The use of genome-scale data to
infer phylogenetic relationships has surged in recent years due to progress
made in target-gene capture methods and sequencing techniques. Data filtering,
the approach of excluding undesirable data from analyses, presumably could alleviate problems caused by systematic errors in phylogenetic inference. Data filtering approaches are now more relevant than ever as there are often thousands of loci available in genome-scale data, allowing for a more
rigorous data selection scheme. Different data filtering criteria, such as evolutionary rate, base composition, phylogenetic informativeness, stemminess, and molecular clock-likeness as well as others have been proposed for selecting useful phylogenetic markers. Nevertheless, there are still few studies testing all these criteria simultaneously. We tested the separate and joint effects of
those data filtering criteria. We found through carefully examining different characteristics of molecular markers, that calibrated clock-likeness is the best indicator of the phylogenetic usefulness of molecular markers in our study.
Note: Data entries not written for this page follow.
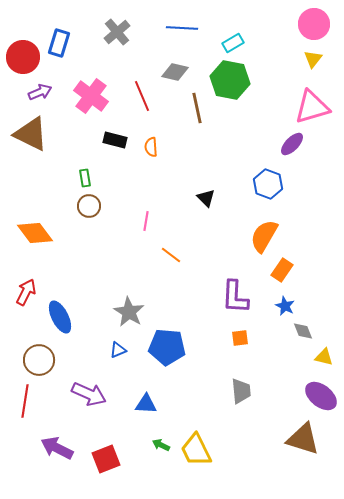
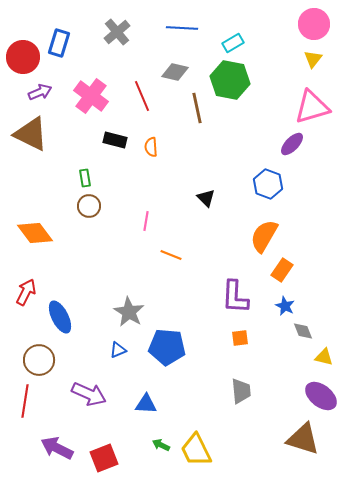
orange line at (171, 255): rotated 15 degrees counterclockwise
red square at (106, 459): moved 2 px left, 1 px up
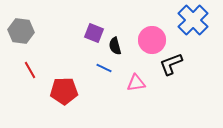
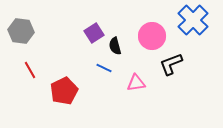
purple square: rotated 36 degrees clockwise
pink circle: moved 4 px up
red pentagon: rotated 24 degrees counterclockwise
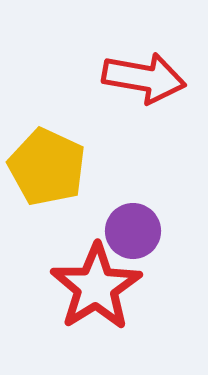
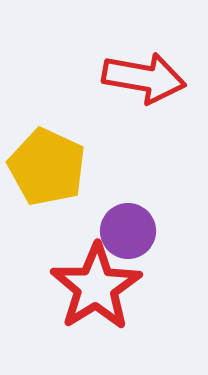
purple circle: moved 5 px left
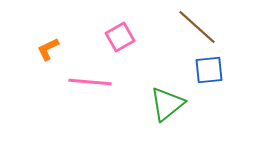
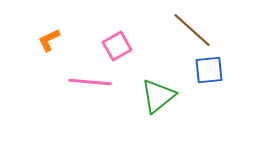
brown line: moved 5 px left, 3 px down
pink square: moved 3 px left, 9 px down
orange L-shape: moved 1 px right, 9 px up
green triangle: moved 9 px left, 8 px up
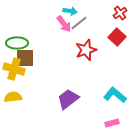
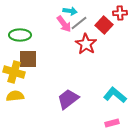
red cross: rotated 32 degrees clockwise
red square: moved 13 px left, 12 px up
green ellipse: moved 3 px right, 8 px up
red star: moved 6 px up; rotated 20 degrees counterclockwise
brown square: moved 3 px right, 1 px down
yellow cross: moved 3 px down
yellow semicircle: moved 2 px right, 1 px up
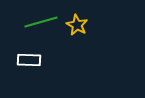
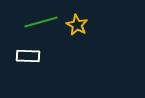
white rectangle: moved 1 px left, 4 px up
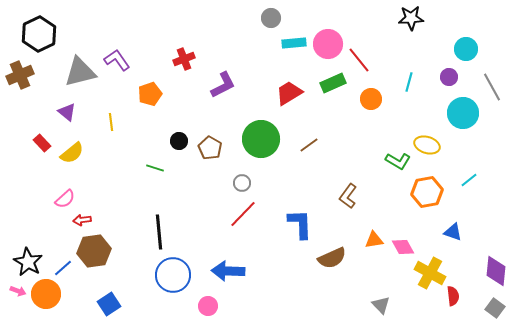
Stemminess, the ratio of internal branch lengths over the total tree length is not a good indicator of phylogenetic performance. Slow-evolving genes
are also not necessarily strong prior candidates for phylogenetic analysis. Phylogenetic informativeness can be informative when trying to resolve specific nodes in a tree, such as those associated with short internal branches, but may not be a good indicator of the tree-wide usefulness of a locus. Base compositional bias, as indicated by relative composition variability (RCV)
values, may be a useful indicator of problematic phylogenetic markers, particularly by employing a threshold cutoff to exclude outliers with very high RCV values.